Very true; known copper reserves offer about fifty more years before they run out. Of course, we can still recycle copper, which is readily separated and reclaimed, so it is hardly an environmental or economic crisis, especially since one of the largest uses of copper–a medium for telecommunications–will eventually be completely replaced by optical fiber made of abundant silica, chalcogenide, or plastic.

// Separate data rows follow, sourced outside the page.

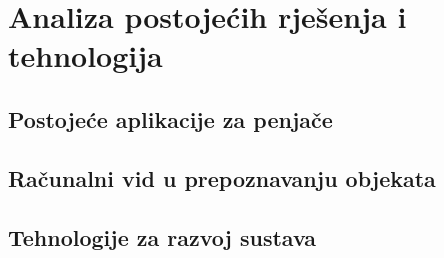 \chapter{Analiza postojećih rješenja i tehnologija}

\section{Postojeće aplikacije za penjače}

\section{Računalni vid u prepoznavanju objekata}





\section{Tehnologije za razvoj sustava}



 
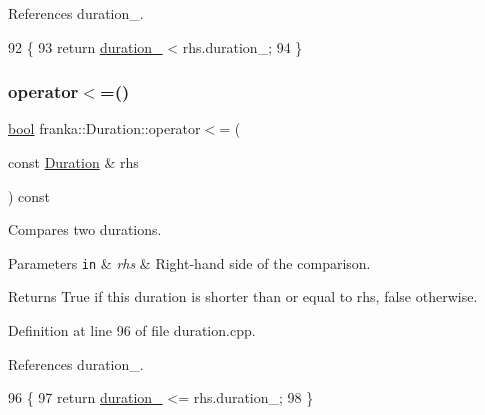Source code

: References duration\+\_\+.


\begin{DoxyCode}
92                                                            \{
93   \textcolor{keywordflow}{return} \hyperlink{classfranka_1_1Duration_ae446c403b200f0dbf92fb51ca21e82ff}{duration\_} < rhs.duration\_;
94 \}
\end{DoxyCode}
\mbox{\label{classfranka_1_1Duration_ae4b9c8646fd50a2105d36f3848a5b949}} 
\subsubsection{\texorpdfstring{operator$<$=()}{operator<=()}}
{\footnotesize\ttfamily \hyperlink{classbool}{bool} franka\+::\+Duration\+::operator$<$= (\begin{DoxyParamCaption}\item[{const \hyperlink{classfranka_1_1Duration}{Duration} \&}]{rhs }\end{DoxyParamCaption}) const\hspace{0.3cm}{\ttfamily [noexcept]}}

Compares two durations.


\begin{DoxyParams}[1]{Parameters}
\mbox{\tt in}  & {\em rhs} & Right-\/hand side of the comparison.\\
\hline
\end{DoxyParams}
\begin{DoxyReturn}{Returns}
True if this duration is shorter than or equal to rhs, false otherwise. 
\end{DoxyReturn}


Definition at line 96 of file duration.\+cpp.



References duration\+\_\+.


\begin{DoxyCode}
96                                                             \{
97   \textcolor{keywordflow}{return} \hyperlink{classfranka_1_1Duration_ae446c403b200f0dbf92fb51ca21e82ff}{duration\_} <= rhs.duration\_;
98 \}
\end{DoxyCode}
\mbox{\label{classfranka_1_1Duration_adf2fec0c87fe1668e42f217ab029df19}}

CaptPitt is correct that aluminum is also readily reclaimed and is in fact easier and less intensive to recycle than to produce from bauxite ore; this is also preferable because bauxite is generally surface mined, and thus mining disrupts ecosystems and processing results in open tailings. There are sufficient known bauxite deposits to provide aluminum for the foreseeable future. The worst environmental impact from aluminum production (assuming that tailings from bauxite processing or aluminum recovery are properly contained and processed) is the unrecoverable use of fresh water resources, but the same is true for any other metal production, and industry in general.

Stranger

Hey, do you know how rare granite and other felsic rock IS? :wink:

Current operations get rid of the oxygen in the aluminium oxide by electrolysis, and the electrodes are carbon, which combines with the free oxygen to produce a whole lot of CO[sub]2[/sub]. You could use a different material for the electrodes, but that’ll be another change adding cost to the production.

I’m not so sure that’s true. Not the optical fiber part; that’s certainly well on its way. I mean the part about telecomm using up most of the copper. I work in the power distribution industry and I gotta tell you just ONE of our 300 kVA transformers has enough copper to make a few miles of phone cable, easily. So, I’m going to have to say we (and by “we” I mean the electrical power industry as whole, not just my little company) eat Ma Bell in terms of copper usage. Of course, hard numbers trump my impression, so if you got 'em, throw 'em down on the table.

Aluminum is so big in East Tennessee there is a town named Alcoa.

Worry about Helium instead

Hmm, ok, quite an education. Thanks, all.

But nobody’s ever run into the sky-is-falling running out of aluminum story anywhere, huh? I wonder where that clown got it and where he got the balls to offer it to high school students?

I’ve tried to teach my boy to be skeptical of everything, but it appears he bought it hook line and sinker, coming from his teacher. Gotta watch those academics, they often have their own agendas, too.

Finally a question I can answer in this interesting thread. I am an active Green. I give to Green Peace and many others. I am a board member of a small environmental group. I practicully drown in Green related stuff.

I have never heard this sky-is-falling story before.